I just got through reading an excellent post by Bret Taylor, ex-Googler and creator of FriendFeed, about the need for open data sets. He makes a compelling argument on how difficult and expensive it is to get any type of meaningful data that can really be used to make interesting web applications. I experienced this first-hand in the creation of eppraisal.com – getting good quality real estate data was not cheap or easy.

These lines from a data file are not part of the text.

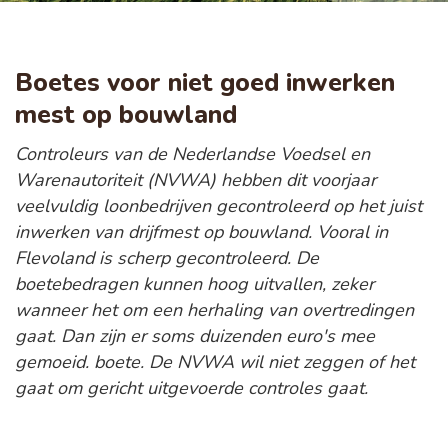
Boetes voor niet goed inwerken
mest op bouwland
Controleurs van de Nederlandse Voedsel en
Warenautoriteit (NVWA) hebben dit voorjaar
veelvuldig loonbedrijven gecontroleerd op het juist
inwerken van drijfmest op bouwland. Vooral in
Flevoland is scherp gecontroleerd. De
boetebedragen kunnen hoog uitvallen, zeker
wanneer het om een herhaling van overtredingen
gaat. Dan zijn er soms duizenden euro's mee
gemoeid. boete. De NVWA wil niet zeggen of het
gaat om gericht uitgevoerde controles gaat.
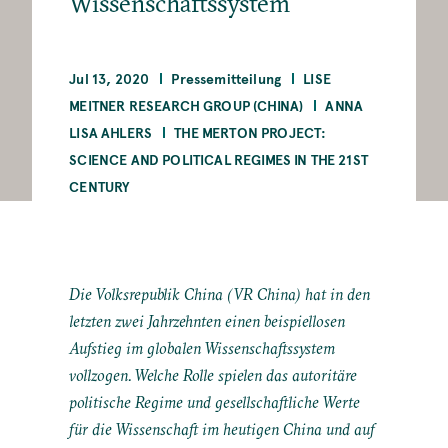
Wissenschaftssystem
Jul 13, 2020
Pressemitteilung
LISE
MEITNER RESEARCH GROUP (CHINA)
ANNA
LISA AHLERS
THE MERTON PROJECT:
SCIENCE AND POLITICAL REGIMES IN THE 21ST
CENTURY
Die Volksrepublik China (VR China) hat in den
letzten zwei Jahrzehnten einen beispiellosen
Aufstieg im globalen Wissenschaftssystem
vollzogen. Welche Rolle spielen das autoritäre
politische Regime und gesellschaftliche Werte
für die Wissenschaft im heutigen China und auf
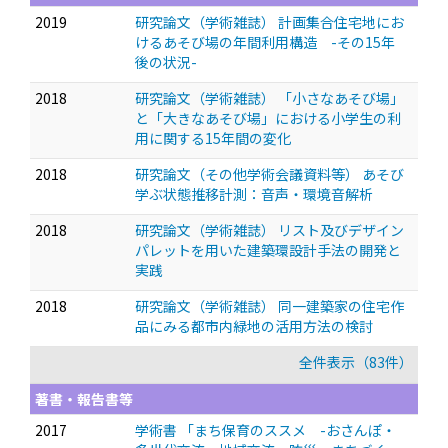
2019
研究論文（学術雑誌） 計画集合住宅地にお
けるあそび場の年間利用構造 -その15年
後の状況-
2018
研究論文（学術雑誌） 「小さなあそび場」
と「大きなあそび場」における小学生の利
用に関する15年間の変化
2018
研究論文（その他学術会議資料等） あそび
学ぶ状態推移計測：音声・環境音解析
2018
研究論文（学術雑誌） リスト及びデザイン
パレットを用いた建築環設計手法の開発と
実践
2018
研究論文（学術雑誌） 同一建築家の住宅作
品にみる都市内緑地の活用方法の検討
全件表示（83件）
著書・報告書等
2017
学術書 「まち保育のススメ -おさんぽ・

I think all of these barriers to data are holding back innovation at a scale that few people realize. The most important part of an environment that encourages innovation is low barriers to entry. The moment a contract and lawyers are involved, you inherently restrict the set of people who can work on a problem to well-funded companies with a profitable product. Likewise, companies that sell data have to protect their investments, so permitted uses for the data are almost always explicitly enumerated in contracts. The entire system is designed to restrict the data to be used in product categories that already exist.
Interesting, but how does this apply to Africa?
Depending on how you look at it, this is a great opportunity or a serious problem. For instance, it’s a problem for us on the Ushahidi project because it is difficult to get some of the detailed mapping data that we need in a usable format. However, if you’re an enterprising businessman you would realize how much un-digitized data is in Africa and would start doing something to create data sets and license that out.
Of course, you licensing that data out puts us all in the same quandry that Bret outlines in his post… That by it not being open and free, the barriers to entry are high(er) and only larger organizations with access to a lot of resources can utilize it. A catch-22 if ever there was one.
It only make sense to give up data, or collect data and give it away for free of the relative cost of doing that for each person is minimal. Anytime you need to use a lot of resources to collect data, then you deserve to charge a fair market price for it. So, while I’d love to have more free data available, I know that the challenges to getting there are quite steep.
A few sources of open and free data:
Twine – Misc.
OpenStreetMap – Geographical data
Freebase – Open shared database
OpenTick – Financial data
Numbrary – Numbers
DBpedia – Structured data from Wikipedia
Swivel – Misc and nice visuals
Jigsaw – business contacts
InfoChimps – Misc free data sets
NumberZoom – Phone numbers